▶ Job item a
Reproduce the part of the shift-security-left issue starting at "Acceptance criteria" and ending at "to nicely review.", without any changes.

▶ Document text
Update page on Shift security left
See related #516.
[!IMPORTANT] Front end topics are out of scope at this point When the book expands to show builds for more than JVM platform languages, that would be a good time to revisit and consider the principles for the JS ecosystem.
Acceptance criteria
- Address questions raised for each of Dan's remarks below, make a decision and create a card or make the change as part of this card
Context
Remarks from a security expert (Dan Wallach):
To my mind, the biggest way to shift security left is to enumerate all the relevant security problems you might face and make sure that you have a plan for each one. So, if you're doing a web microservice, you should have a checklist of sorts, for example:
- [x] Contact Dan Wallach after we're OK with edits, and ask him to nicely review.
- [ ] Second round of review with Dan
From second review with Dan
Right now, you have coverage, to some degree, of three topics:
- Managing secrets, which shouldn't be in your repo
- Managing security issues with your dependencies
- Having some kind of security linter
Some feedback on these:
-
For managing secrets, this is a topic that's much broader than Java. Github has a way of stuffing things into your environment variables, which is great for Github Actions, but what if you're using something else? This is particularly important for things like API keys that you might be using for testing.

▶ Material provided
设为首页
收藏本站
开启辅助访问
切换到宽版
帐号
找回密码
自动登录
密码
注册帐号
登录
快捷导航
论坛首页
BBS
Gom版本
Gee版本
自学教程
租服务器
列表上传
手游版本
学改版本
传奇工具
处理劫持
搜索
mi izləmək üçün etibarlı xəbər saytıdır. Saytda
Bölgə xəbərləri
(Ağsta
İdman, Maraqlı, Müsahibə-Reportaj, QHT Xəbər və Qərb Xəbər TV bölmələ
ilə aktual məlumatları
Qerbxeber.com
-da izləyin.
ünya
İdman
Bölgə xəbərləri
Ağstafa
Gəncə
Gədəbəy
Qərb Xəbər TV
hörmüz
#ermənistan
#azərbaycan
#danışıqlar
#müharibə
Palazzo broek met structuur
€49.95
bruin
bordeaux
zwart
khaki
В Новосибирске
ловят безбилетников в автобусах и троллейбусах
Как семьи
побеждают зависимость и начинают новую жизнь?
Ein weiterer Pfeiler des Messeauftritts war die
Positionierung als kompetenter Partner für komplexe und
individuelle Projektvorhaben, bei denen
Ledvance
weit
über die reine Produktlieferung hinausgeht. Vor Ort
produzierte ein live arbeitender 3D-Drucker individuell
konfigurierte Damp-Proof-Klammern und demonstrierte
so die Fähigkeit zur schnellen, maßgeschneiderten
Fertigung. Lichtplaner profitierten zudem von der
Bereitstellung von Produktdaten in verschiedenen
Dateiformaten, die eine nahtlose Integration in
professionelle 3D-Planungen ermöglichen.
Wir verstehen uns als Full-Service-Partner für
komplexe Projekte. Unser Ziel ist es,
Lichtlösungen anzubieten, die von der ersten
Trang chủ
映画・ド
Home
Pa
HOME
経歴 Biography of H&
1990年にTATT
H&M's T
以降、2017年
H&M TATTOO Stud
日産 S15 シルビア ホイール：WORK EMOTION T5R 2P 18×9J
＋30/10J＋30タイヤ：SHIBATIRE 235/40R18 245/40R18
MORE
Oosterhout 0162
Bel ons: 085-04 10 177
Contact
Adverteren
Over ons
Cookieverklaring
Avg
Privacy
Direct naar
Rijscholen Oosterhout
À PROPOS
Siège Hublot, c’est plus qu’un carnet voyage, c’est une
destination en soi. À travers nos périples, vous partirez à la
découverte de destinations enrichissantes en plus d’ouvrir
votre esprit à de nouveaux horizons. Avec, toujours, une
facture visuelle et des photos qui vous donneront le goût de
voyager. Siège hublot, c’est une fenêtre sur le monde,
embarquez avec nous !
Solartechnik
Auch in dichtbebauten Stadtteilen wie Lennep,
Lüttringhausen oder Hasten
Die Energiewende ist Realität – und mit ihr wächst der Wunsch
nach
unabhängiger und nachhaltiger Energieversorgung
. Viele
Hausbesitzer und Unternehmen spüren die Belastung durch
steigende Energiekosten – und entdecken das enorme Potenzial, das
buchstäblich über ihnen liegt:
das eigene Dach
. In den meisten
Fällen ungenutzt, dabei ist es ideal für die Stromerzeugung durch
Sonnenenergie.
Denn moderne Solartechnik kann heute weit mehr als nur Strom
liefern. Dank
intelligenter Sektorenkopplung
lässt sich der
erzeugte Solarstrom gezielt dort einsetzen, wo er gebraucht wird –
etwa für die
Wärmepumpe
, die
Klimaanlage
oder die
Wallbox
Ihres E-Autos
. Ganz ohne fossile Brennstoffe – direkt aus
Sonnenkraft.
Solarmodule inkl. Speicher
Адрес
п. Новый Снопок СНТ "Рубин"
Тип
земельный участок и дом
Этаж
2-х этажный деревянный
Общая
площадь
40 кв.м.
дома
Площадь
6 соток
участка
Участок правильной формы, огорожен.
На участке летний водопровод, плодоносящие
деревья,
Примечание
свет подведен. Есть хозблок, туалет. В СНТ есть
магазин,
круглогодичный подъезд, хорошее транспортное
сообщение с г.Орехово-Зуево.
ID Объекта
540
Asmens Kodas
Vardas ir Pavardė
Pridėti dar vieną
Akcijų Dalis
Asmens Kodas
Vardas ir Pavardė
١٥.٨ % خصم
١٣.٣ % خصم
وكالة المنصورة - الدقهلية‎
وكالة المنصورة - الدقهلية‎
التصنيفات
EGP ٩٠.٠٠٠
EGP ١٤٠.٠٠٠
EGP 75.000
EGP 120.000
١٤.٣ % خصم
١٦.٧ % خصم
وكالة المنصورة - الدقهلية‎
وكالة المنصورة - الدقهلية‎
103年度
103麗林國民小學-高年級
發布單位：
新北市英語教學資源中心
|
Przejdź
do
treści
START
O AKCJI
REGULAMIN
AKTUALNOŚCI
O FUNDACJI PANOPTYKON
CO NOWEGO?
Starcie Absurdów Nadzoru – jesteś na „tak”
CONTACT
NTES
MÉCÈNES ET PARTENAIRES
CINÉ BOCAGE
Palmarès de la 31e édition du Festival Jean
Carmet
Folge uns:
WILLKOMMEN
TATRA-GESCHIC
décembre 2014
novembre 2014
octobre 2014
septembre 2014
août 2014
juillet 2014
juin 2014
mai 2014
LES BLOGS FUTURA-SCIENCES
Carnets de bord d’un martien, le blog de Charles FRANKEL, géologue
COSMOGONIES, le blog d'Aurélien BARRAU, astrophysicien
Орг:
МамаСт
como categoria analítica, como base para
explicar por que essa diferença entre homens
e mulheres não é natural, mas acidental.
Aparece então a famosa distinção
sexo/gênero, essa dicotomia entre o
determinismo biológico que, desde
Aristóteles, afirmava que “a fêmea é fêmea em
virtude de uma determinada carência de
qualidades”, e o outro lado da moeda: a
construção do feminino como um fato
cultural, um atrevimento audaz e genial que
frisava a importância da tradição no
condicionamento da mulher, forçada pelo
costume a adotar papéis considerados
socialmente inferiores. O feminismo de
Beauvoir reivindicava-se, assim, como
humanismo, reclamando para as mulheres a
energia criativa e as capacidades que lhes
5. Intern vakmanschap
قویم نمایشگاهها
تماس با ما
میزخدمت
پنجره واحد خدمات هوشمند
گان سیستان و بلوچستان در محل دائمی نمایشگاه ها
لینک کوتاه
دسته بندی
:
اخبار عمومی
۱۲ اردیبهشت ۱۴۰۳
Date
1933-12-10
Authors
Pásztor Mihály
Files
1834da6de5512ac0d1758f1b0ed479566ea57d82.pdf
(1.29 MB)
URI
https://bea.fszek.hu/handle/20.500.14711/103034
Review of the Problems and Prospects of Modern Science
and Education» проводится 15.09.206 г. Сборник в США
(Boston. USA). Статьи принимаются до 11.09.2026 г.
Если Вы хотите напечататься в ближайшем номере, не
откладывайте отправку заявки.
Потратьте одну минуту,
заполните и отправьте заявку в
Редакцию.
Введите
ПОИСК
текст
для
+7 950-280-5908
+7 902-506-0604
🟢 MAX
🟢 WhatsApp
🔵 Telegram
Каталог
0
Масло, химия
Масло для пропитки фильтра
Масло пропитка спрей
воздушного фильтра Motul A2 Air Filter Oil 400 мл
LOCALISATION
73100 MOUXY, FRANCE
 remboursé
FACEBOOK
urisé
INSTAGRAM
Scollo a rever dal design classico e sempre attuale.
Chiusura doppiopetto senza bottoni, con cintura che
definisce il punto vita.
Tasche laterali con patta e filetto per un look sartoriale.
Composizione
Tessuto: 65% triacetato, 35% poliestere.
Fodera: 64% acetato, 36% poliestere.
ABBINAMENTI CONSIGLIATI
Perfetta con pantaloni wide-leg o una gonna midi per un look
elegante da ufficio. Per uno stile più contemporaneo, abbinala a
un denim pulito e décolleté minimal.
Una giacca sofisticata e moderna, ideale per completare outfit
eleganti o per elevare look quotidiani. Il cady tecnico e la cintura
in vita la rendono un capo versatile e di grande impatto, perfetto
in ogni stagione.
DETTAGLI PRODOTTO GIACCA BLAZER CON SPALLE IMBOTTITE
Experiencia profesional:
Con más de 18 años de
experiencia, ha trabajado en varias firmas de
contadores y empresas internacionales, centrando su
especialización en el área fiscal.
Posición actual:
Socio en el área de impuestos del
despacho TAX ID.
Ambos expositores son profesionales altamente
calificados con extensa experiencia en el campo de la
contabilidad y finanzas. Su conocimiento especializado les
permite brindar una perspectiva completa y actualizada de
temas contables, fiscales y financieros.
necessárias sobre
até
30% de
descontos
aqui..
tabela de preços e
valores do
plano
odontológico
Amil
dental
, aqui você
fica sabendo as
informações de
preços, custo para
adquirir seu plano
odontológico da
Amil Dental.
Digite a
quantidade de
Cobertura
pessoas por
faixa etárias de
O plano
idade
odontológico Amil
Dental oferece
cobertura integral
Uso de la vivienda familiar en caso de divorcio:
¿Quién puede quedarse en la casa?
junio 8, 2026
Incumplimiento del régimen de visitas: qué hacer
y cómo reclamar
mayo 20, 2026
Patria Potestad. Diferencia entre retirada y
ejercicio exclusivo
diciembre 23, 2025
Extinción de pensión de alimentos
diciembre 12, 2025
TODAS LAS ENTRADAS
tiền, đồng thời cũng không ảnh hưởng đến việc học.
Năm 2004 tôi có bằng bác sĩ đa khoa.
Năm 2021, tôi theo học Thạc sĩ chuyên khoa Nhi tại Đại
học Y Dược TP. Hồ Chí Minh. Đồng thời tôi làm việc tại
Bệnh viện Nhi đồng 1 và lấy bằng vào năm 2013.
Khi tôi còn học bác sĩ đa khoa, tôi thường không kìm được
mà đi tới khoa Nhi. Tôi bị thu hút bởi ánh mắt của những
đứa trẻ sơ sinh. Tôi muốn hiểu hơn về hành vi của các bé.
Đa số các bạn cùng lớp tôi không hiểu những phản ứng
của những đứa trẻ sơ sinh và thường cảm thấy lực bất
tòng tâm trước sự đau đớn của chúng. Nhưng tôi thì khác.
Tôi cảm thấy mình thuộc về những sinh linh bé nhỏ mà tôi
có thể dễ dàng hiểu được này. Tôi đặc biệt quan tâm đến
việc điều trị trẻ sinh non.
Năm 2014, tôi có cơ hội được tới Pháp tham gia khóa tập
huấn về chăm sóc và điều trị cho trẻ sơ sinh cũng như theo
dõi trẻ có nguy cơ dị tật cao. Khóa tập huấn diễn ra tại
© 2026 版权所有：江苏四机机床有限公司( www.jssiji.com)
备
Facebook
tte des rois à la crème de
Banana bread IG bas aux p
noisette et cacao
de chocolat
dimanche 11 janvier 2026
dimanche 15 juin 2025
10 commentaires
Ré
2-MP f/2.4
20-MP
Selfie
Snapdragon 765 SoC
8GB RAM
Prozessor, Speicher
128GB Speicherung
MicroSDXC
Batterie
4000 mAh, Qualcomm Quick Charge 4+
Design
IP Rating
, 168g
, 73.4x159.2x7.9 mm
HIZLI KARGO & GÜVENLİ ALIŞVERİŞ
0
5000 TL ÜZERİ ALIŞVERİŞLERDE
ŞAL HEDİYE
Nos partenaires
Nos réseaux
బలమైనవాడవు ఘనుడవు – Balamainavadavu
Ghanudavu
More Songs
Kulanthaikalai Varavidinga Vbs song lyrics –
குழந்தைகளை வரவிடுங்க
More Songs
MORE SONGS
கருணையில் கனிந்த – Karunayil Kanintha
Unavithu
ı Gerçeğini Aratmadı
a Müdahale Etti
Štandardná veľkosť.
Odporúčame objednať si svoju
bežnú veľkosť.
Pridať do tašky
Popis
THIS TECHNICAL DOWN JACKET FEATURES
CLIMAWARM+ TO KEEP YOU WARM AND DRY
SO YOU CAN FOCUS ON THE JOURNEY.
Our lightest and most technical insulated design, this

▶ Job item b
Identify each line in the records above that contains the string "Solartechnik" and copy it out. Case counts.

▶ Written answer a
Acceptance criteria
- Address questions raised for each of Dan's remarks below, make a decision and create a card or make the change as part of this card
Context
Remarks from a security expert (Dan Wallach):
To my mind, the biggest way to shift security left is to enumerate all the relevant security problems you might face and make sure that you have a plan for each one. So, if you're doing a web microservice, you should have a checklist of sorts, for example:
- [x] Contact Dan Wallach after we're OK with edits, and ask him to nicely review.

▶ Written answer b
Solartechnik
Denn moderne Solartechnik kann heute weit mehr als nur Strom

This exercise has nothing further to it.